Nasce il PalaCorviale: fine lavori a giugno e collaudo a luglio

Oltre 2.000 mq di sport, 700 posti e un parco pubblico. Il Campidoglio aggiunge 1,4 milioni di euro per gli arredi. A marzo il tavolo con il territorio per decidere la gestione

C’è un edificio che per anni è rimasto sospeso tra le promesse e l’abbandono. Un cantiere incompiuto, diventato nel tempo simbolo di attese tradite.

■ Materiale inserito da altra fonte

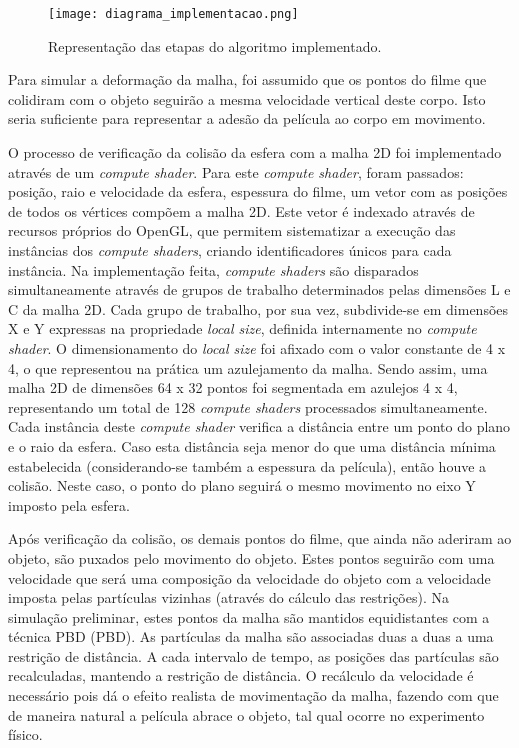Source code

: \begin{figure}
\begin{center} 
\texttt{[image: diagrama\_implementacao.png]}
\caption{Representação das etapas do algoritmo implementado.}
\label{fig:diagrama_implementacao}
\end{center} 
\end{figure}

Para simular a deformação da malha, foi assumido que os pontos do filme que colidiram com o objeto seguirão a mesma velocidade vertical deste corpo. Isto seria suficiente para representar a adesão da película ao corpo em movimento. 

O processo de verificação da colisão da esfera com a malha 2D foi implementado através de um \textit{compute shader}. Para este \textit{compute shader}, foram passados: posição, raio e velocidade da esfera, espessura do filme, um vetor com as posições de todos os vértices compõem a malha 2D. Este vetor é indexado através de recursos próprios do OpenGL, que permitem sistematizar a execução das instâncias dos \textit{compute shaders}, criando identificadores únicos para cada instância. Na implementação feita, \textit{compute shaders} são disparados simultaneamente através de grupos de trabalho determinados pelas dimensões L e C da malha 2D. Cada grupo de trabalho, por sua vez, subdivide-se em dimensões X e Y expressas na propriedade \textit{local size}, definida internamente no \textit{compute shader}. O dimensionamento do \textit{local size} foi afixado com o valor constante de 4 x 4, o que representou na prática um azulejamento da malha. Sendo assim, uma malha 2D de dimensões 64 x 32 pontos foi segmentada em azulejos 4 x 4, representando um total de 128 \textit{compute shaders} processados simultaneamente. Cada instância deste \textit{compute shader} verifica a distância entre um ponto do plano e o raio da esfera. Caso esta distância seja menor do que uma distância mínima estabelecida (considerando-se também a espessura da película), então houve a colisão. Neste caso, o ponto do plano seguirá o mesmo movimento no eixo Y imposto pela esfera. 

Após verificação da colisão, os demais pontos do filme, que ainda não aderiram ao objeto, são puxados pelo movimento do objeto. Estes pontos seguirão com uma velocidade que será uma composição da velocidade do objeto com a velocidade imposta pelas partículas vizinhas (através do cálculo das restrições). Na simulação preliminar, estes pontos da malha são mantidos equidistantes com a técnica \acs{PBD} (\acl{PBD}). As partículas da malha são associadas duas a duas a uma restrição de distância. A cada intervalo de tempo, as posições das partículas são recalculadas, mantendo a restrição de distância. O recálculo da velocidade é necessário pois dá o efeito realista de movimentação da malha, fazendo com que de maneira natural a película abrace o objeto, tal qual ocorre no experimento físico.


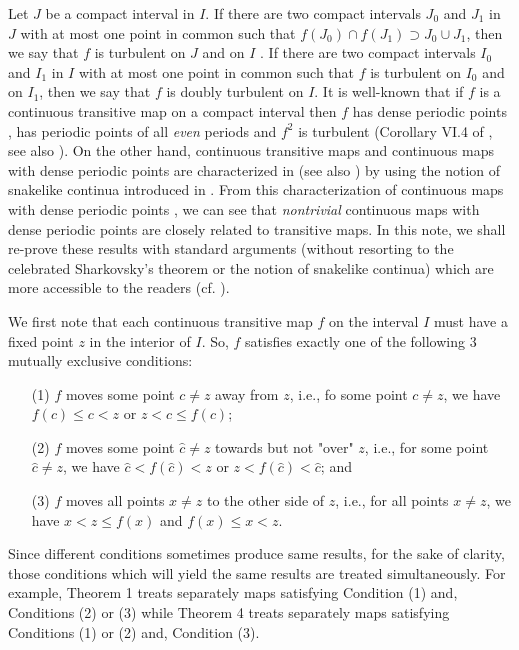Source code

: \documentclass[12pt]{article}
\begin{document}
Let $J$ be a compact interval in $I$.  If there are two compact intervals $J_0$ and $J_1$ in $J$ with at most one point in common such that $f(J_0) \cap f(J_1) \supset J_0 \cup J_1$, then we say that $f$ is turbulent on $J$ and on $I$ {\bf\cite{bc}}.  If there are two compact intervals $I_0$ and $I_1$ in $I$ with at most one point in common such that $f$ is turbulent on $I_0$ and on $I_1$, then we say that $f$ is doubly turbulent on $I$.  It is well-known that if $f$ is a continuous transitive map on a compact interval then $f$ has dense periodic points {\bf\cite{bc, vb}}, has periodic points of all {\it even} periods {\bf\cite{li}} and $f^2$ is turbulent \big(Corollary VI.4 of {\bf\cite{bc}}, see also {\bf{\cite{du2}}}\big).  On the other hand, continuous transitive maps and continuous maps with dense periodic points are characterized in {\bf\cite{barge1, barge2}} \big(see also {\bf\cite{bl}}\big) by using the notion of snakelike continua introduced in {\bf\cite{bing}}.  From this characterization of continuous maps with dense periodic points {\bf\cite{barge1}}, we can see that {\it nontrivial} continuous maps with dense periodic points are closely related to transitive maps.  In this note, we shall re-prove these results with standard arguments (without resorting to the celebrated Sharkovsky's theorem {\bf\cite{sh}} or the notion of snakelike continua\big) which are more accessible to the readers \big(cf. {\bf\cite{ru}}\big). 

We first note that each continuous transitive map $f$ on the interval $I$ must have a fixed point $z$ in the interior of $I$.  So, $f$ satisfies exactly one of the following 3 mutually exclusive conditions: 
\begin{itemize}
\item[{\rm(1)}]
$f$ moves some point $c \ne z$ away from $z$, i.e., fo some point $c \ne z$, we have $f(c) \le c < z$ or $z < c \le f(c)$; 

\item[{\rm(2)}] 
$f$ moves some point $\hat c \ne z$ towards but not "over" $z$, i.e., for some point $\hat c \ne z$, we have $\hat c < f(\hat c) < z$ or $z < f(\hat c) < \hat c$; and 

\item[{\rm (3)}] $f$ moves all points $x \ne z$ to the other side of $z$, i.e., for all points $x \ne z$, we have $x < z \le f(x)$ and $f(x) \le x < z$. \end{itemize}

Since different conditions sometimes produce same results, for the sake of clarity, those conditions which will yield the same results are treated simultaneously.  For example, Theorem 1 treats separately maps satisfying Condition (1) and, Conditions (2) or (3) while Theorem 4 treats separately maps satisfying Conditions (1) or (2) and, Condition (3).  
\end{document}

Oggi, però, il PalaMaroi – conosciuto ai più come PalaCorviale – è vicino al traguardo.

L’annuncio è arrivato il 16 febbraio 2026 durante la seduta congiunta delle Commissioni PNRR e Sport di Roma Capitale: la consegna dell’impianto è prevista entro l’estate, nel rispetto del cronoprogramma europeo.

Una data che segna un passaggio decisivo per Corviale e per l’intero Municipio XI.

Un progetto che vale più di un palazzetto

Inserito nel Piano Urbano Integrato “Polo della Solidarietà Corviale”, l’intervento punta a trasformare un’area pubblica inutilizzata in un centro sportivo di riferimento per il quadrante ovest della città.

I numeri raccontano la portata dell’opera: oltre 2.000 metri quadrati coperti destinati alle discipline indoor, un’arena da 700 posti per competizioni ed eventi, spazi esterni attrezzati e un parco aperto alla cittadinanza.

A completare il quadro, lo stanziamento aggiuntivo di 1,4 milioni di euro per arredi e dotazioni, così da consegnare una struttura pienamente operativa.

Non solo cemento e tribune. L’obiettivo dichiarato è costruire un presidio stabile di socialità, capace di intercettare i giovani del quartiere e offrire opportunità sportive e aggregative.

Le scadenze e la corsa contro il tempo

Il presidente della Commissione PNRR, Giovanni Caudo, ha parlato di un cantiere in fase avanzata, con lavori che procederanno fino alla fine di giugno 2026, termine fissato dai fondi europei.

A luglio è previsto il collaudo, mentre entro la fine dell’anno le attività sportive dovrebbero entrare a regime.

Una tabella di marcia serrata, che questa volta – assicurano dal Campidoglio – non subirà rallentamenti.

Il nodo della gestione

Superata la fase dei lavori, resta il capitolo più delicato: come far vivere l’impianto nel tempo. L’assessore allo Sport Alessandro Onorato ha chiarito che il Comune intende coinvolgere associazioni sportive e comitati di quartiere già nelle prossime settimane, con un incontro programmato a marzo.

L’idea è costruire un modello partecipato, capace di garantire apertura quotidiana e programmazione continuativa. «Non deve diventare una scatola vuota», è la linea tracciata dall’amministrazione.

Il riscatto di un quartiere

Corviale, troppo spesso evocata solo per le sue criticità urbanistiche, potrebbe trovare nello sport una leva concreta di rigenerazione.

Il PalaMaroi non è soltanto un’opera pubblica che arriva a compimento: è un segnale politico e sociale.

Se i tempi saranno rispettati, l’estate 2026 segnerà la fine di una lunga attesa.